The main strength of this study was its coverage of different hospitals and regions across mainland China, which were included in the analysis of risk assessment scores, disease onset, and disease type. The survey conducted was based on the case reporting form filled in by obstetric chiefs or experienced physicians. Due to the ethical concerns associated with a prospectively designed study on VTE, case reporting is invaluable, as it provides the data required to perform a VTE prophylaxis analysis for investigating prophylaxis implementation.
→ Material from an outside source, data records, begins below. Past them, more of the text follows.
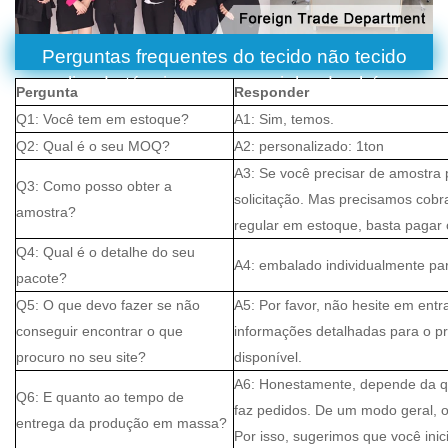
Perguntas frequentes do tecido não tecido
ligado térmico para saquinho de chá
Pergunta
Responder
Q1: Você tem em estoque?
A1: Sim, temos.
Q2: Qual é o seu MOQ?
A2: personalizado: 1ton
A3: Se você precisar de amostra 
Q3: Como posso obter a
solicitação. Mas precisamos cobr
amostra?
regular em estoque, basta pagar o
Q4: Qual é o detalhe do seu
A4: embalado individualmente par
pacote?
Q5: O que devo fazer se não
A5: Por favor, não hesite em entr
conseguir encontrar o que
informações detalhadas para o pr
procuro no seu site?
disponível.
A6: Honestamente, depende da q
Q6: E quanto ao tempo de
faz pedidos. De um modo geral, 
entrega da produção em massa?
Por isso, sugerimos que você inic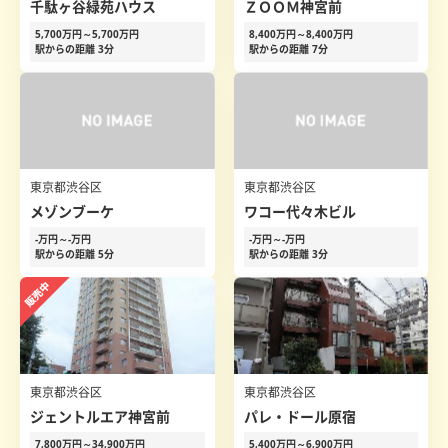
千駄ヶ谷緑苑ハウス
ＺＯＯＭ神宮前
5,700万円～5,700万円
8,400万円～8,400万円
駅からの距離 3分
駅からの距離 7分
東京都渋谷区
東京都渋谷区
メゾンブーケ
ワコー代々木ビル
-万円～-万円
-万円～-万円
駅からの距離 5分
駅からの距離 3分
東京都渋谷区
東京都渋谷区
ジェントルエア神宮前
パレ・ドール原宿
7,800万円～34,900万円
5,400万円～6,900万円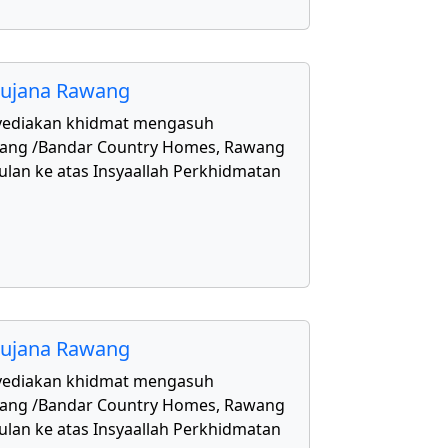
aujana Rawang
yediakan khidmat mengasuh
awang /Bandar Country Homes, Rawang
ulan ke atas Insyaallah Perkhidmatan
aujana Rawang
yediakan khidmat mengasuh
awang /Bandar Country Homes, Rawang
ulan ke atas Insyaallah Perkhidmatan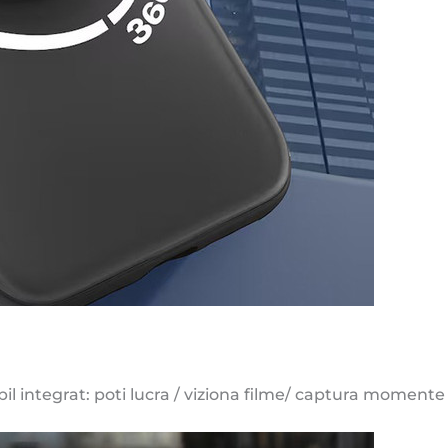
ibil integrat: poti lucra / viziona filme/ captura moment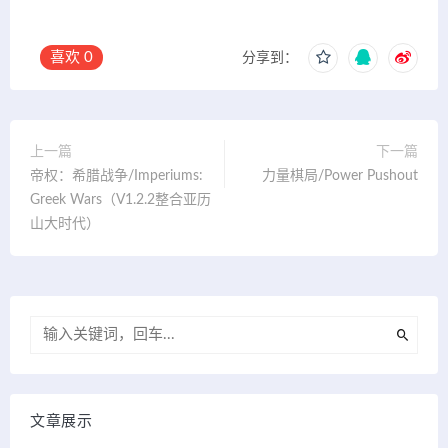
喜欢
0
分享到：
上一篇
下一篇
帝权：希腊战争/Imperiums:
力量棋局/Power Pushout
Greek Wars（V1.2.2整合亚历
山大时代）
文章展示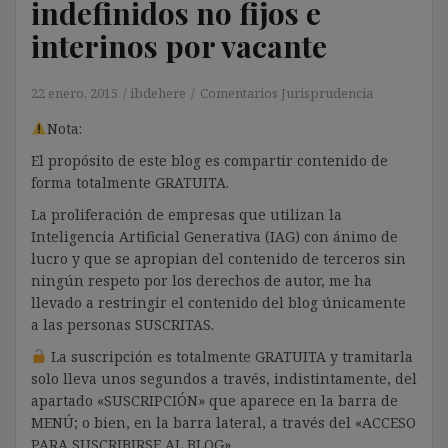
indefinidos no fijos e
interinos por vacante
22 enero, 2015
ibdehere
Comentarios Jurisprudencia
Nota:
El propósito de este blog es compartir contenido de
forma totalmente GRATUITA.
La proliferación de empresas que utilizan la
Inteligencia Artificial Generativa (IAG) con ánimo de
lucro y que se apropian del contenido de terceros sin
ningún respeto por los derechos de autor, me ha
llevado a restringir el contenido del blog únicamente
a las personas SUSCRITAS.
La suscripción es totalmente GRATUITA y tramitarla
solo lleva unos segundos a través, indistintamente, del
apartado «SUSCRIPCIÓN» que aparece en la barra de
MENÚ; o bien, en la barra lateral, a través del «ACCESO
PARA SUSCRIBIRSE AL BLOG».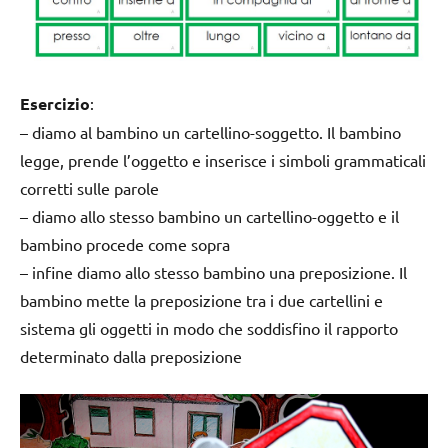
Esercizio
:
– diamo al bambino un cartellino-soggetto. Il bambino
legge, prende l’oggetto e inserisce i simboli grammaticali
corretti sulle parole
– diamo allo stesso bambino un cartellino-oggetto e il
bambino procede come sopra
– infine diamo allo stesso bambino una preposizione. Il
bambino mette la preposizione tra i due cartellini e
sistema gli oggetti in modo che soddisfino il rapporto
determinato dalla preposizione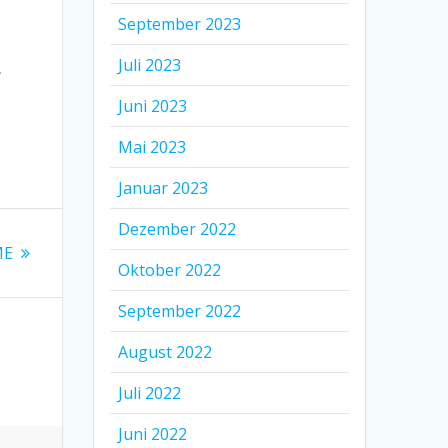
September 2023
Juli 2023
,
Juni 2023
Mai 2023
Januar 2023
Dezember 2022
ME
Oktober 2022
September 2022
August 2022
Juli 2022
Juni 2022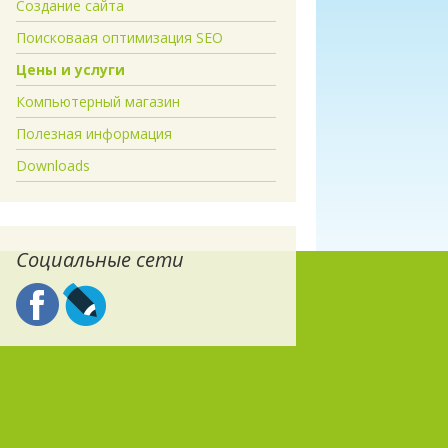
Создание сайта
Поисковаая оптимизация SEO
Цены и услуги
Компьютерный магазин
Полезная информация
Downloads
Социальные сети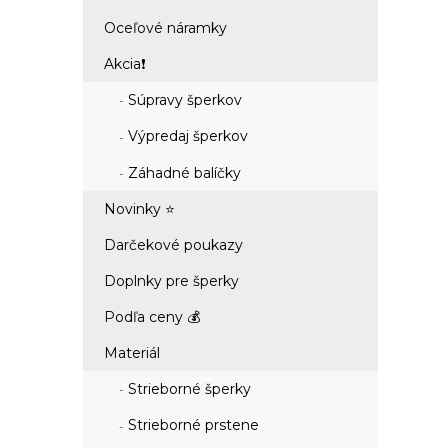
Oceľové náramky
Akcia❗
Súpravy šperkov
Výpredaj šperkov
Záhadné balíčky
Novinky ⭐
Darčekové poukazy
Doplnky pre šperky
Podľa ceny 💰
Materiál
Strieborné šperky
Strieborné prstene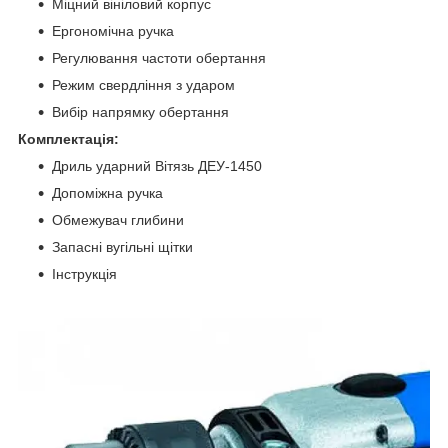
Міцний вініловий корпус
Ергономічна ручка
Регулювання частоти обертання
Режим свердління з ударом
Вибір напрямку обертання
Комплектація:
Дриль ударний Вітязь ДЕУ-1450
Допоміжна ручка
Обмежувач глибини
Запасні вугільні щітки
Інструкція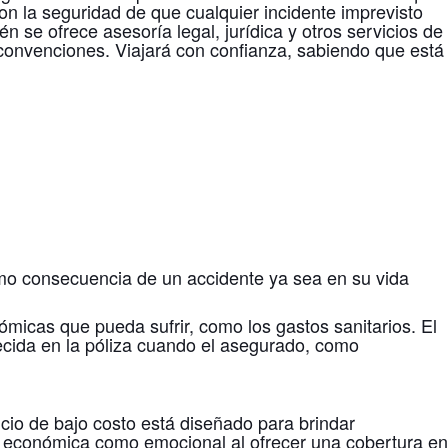
con la seguridad de que cualquier incidente imprevisto
se ofrece asesoría legal, jurídica y otros servicios de
 y convenciones. Viajará con confianza, sabiendo que está
mo consecuencia de un accidente ya sea en su vida
ómicas que pueda sufrir, como los gastos sanitarios. El
lecida en la póliza cuando el asegurado, como
io de bajo costo está diseñado para brindar
ad económica como emocional al ofrecer una cobertura en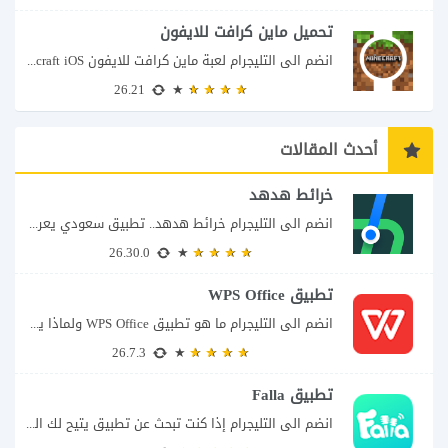
تحميل ماين كرافت للايفون
انضم الى التليجرام لعبة ماين كرافت للايفون Minecraft iOS تُعد لعبة Minecraft واحدة من...
26.21
أحدث المقالات
خرائط هدهد
انضم الى التليجرام خرائط هدهد.. تطبيق سعودي يعرف تفاصيل الطريق قبل أن تبدأ رحلتك...
26.30.0
تطبيق WPS Office
انضم الى التليجرام ما هو تطبيق WPS Office ولماذا يمكن أن يغنيك عن عدة...
26.7.3
تطبيق Falla
انضم الى التليجرام إذا كنت تبحث عن تطبيق يتيح لك الدخول إلى غرف دردشة...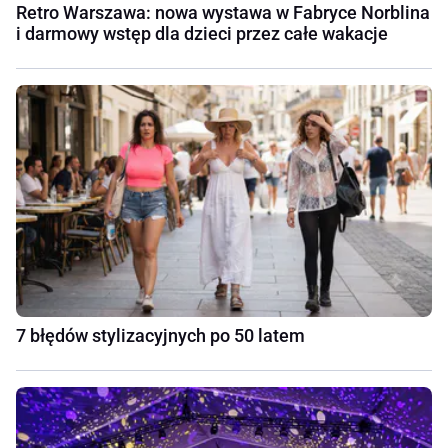
Retro Warszawa: nowa wystawa w Fabryce Norblina
i darmowy wstęp dla dzieci przez całe wakacje
7 błędów stylizacyjnych po 50 latem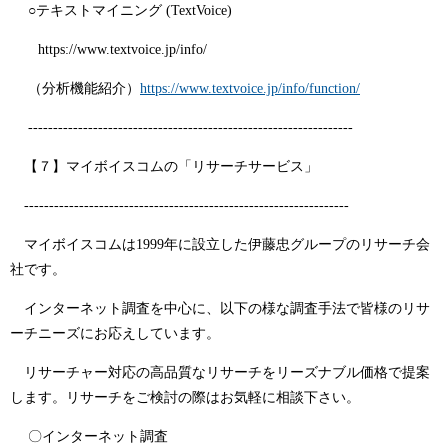
○テキストマイニング (TextVoice)
https://www.textvoice.jp/info/
（分析機能紹介）
https://www.textvoice.jp/info/function/
-----------------------------------------------------------------
【７】マイボイスコムの「リサーチサービス」
-----------------------------------------------------------------
マイボイスコムは1999年に設立した伊藤忠グループのリサーチ会
社です。
インターネット調査を中心に、以下の様な調査手法で皆様のリサ
ーチニーズにお応えしています。
リサーチャー対応の高品質なリサーチをリーズナブル価格で提案
します。リサーチをご検討の際はお気軽に相談下さい。
〇インターネット調査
First, our study uncovered that approximately 75% of the 100 VTE cases involved one or more missed prophylaxis opportunities, indicating that prophylaxis was not well implemented, especially in terms of the use of mechanical methods and anticoagulants. It is known that thromboprophylaxis greatly reduces VTE-related maternal morbidity although it cannot prevent each onset of VTE. The missed chances for thromboprophylaxis have not been reported and analyzed yet among Chinese women during pregnancy and the puerperium period. A few relevant studies were conducted in developed countries, such as the United States and France, and in developing countries, such as those in Africa, Europe, the Middle East, and South Asia [20,21,22,23,24]. It was found that the physicians’ level of awareness of VTE prophylaxis was relatively high, but their decisions regarding the use of pharmacological thromboprophylaxis or mechanical thromboprophylaxis greatly varied [22, 23]. Since prophylaxis is the key factor that could aid in reducing VTE-related maternal mortality and morbidity through timely diagnosis and multidisciplinary treatment modalities, it is necessary to focus on the sufficiency of prophylaxis. This maybe related to resource availability, effective guidelines, multidisciplinary implementation, and patient compliance. Thus, further education is required not only for physicians but also for patients in order to increase the awareness of disease severity and early identification.

This study also revealed a tendency for missed opportunities for sufficient prophylaxis in antepartum women or low-risk women. Regarding antenatal patients, the evidence suggests that clinicians find the existing risk assessment method difficult to apply in practice [25]. It has been a consistent finding that there is a tendency to make poorer efforts toward prophylaxis in the case of low-risk pregnant women [26] possibly due to the underestimation of the possibility of the development of VTE. We propose that implementation of VTE prophylaxis should be a crucial step in maternal healthcare not only for high-risk women but also for low-risk women. Moreover, this preventive strategy is also required during pregnancy rather than only during the postpartum period.

Our study has several limitations. First, the hospitals that participated in the case reporting survey were tertiary and secondary hospitals, and no primary hospitals were enrolled. Further investigation is needed to evaluate the thromboprophylactic measures in primary hospitals, considering that the severity of the patients’ condition, qualification of physicians, and availability of medical equipment differ from those in secondary and tertiary hospitals. Second, this survey was based on a questionnaire; therefore, the presence of a potential reporting bias should be considered. The chief or senior physicians from the obstetrics department completed the survey, and trained staff members were assigned for data quality control. The point of contact could be contacted by telephone in case of any queries, which ensured the quality of the survey results to some extent.

Conclusions

In summary, in the local health care setting in China, at least one prophylactic opportunity was missed in most of the women with VTE that developed during the antenatal or postpartum period. Missed prophylactic opportunities varied with the type of hospitals, risk assessment, onset timing and disease type. Further efforts are needed to improve the implementation of prophylaxis in women during pregnancy and the puerperium period, and such strategies may have the potential to be adopted in other countries around the world.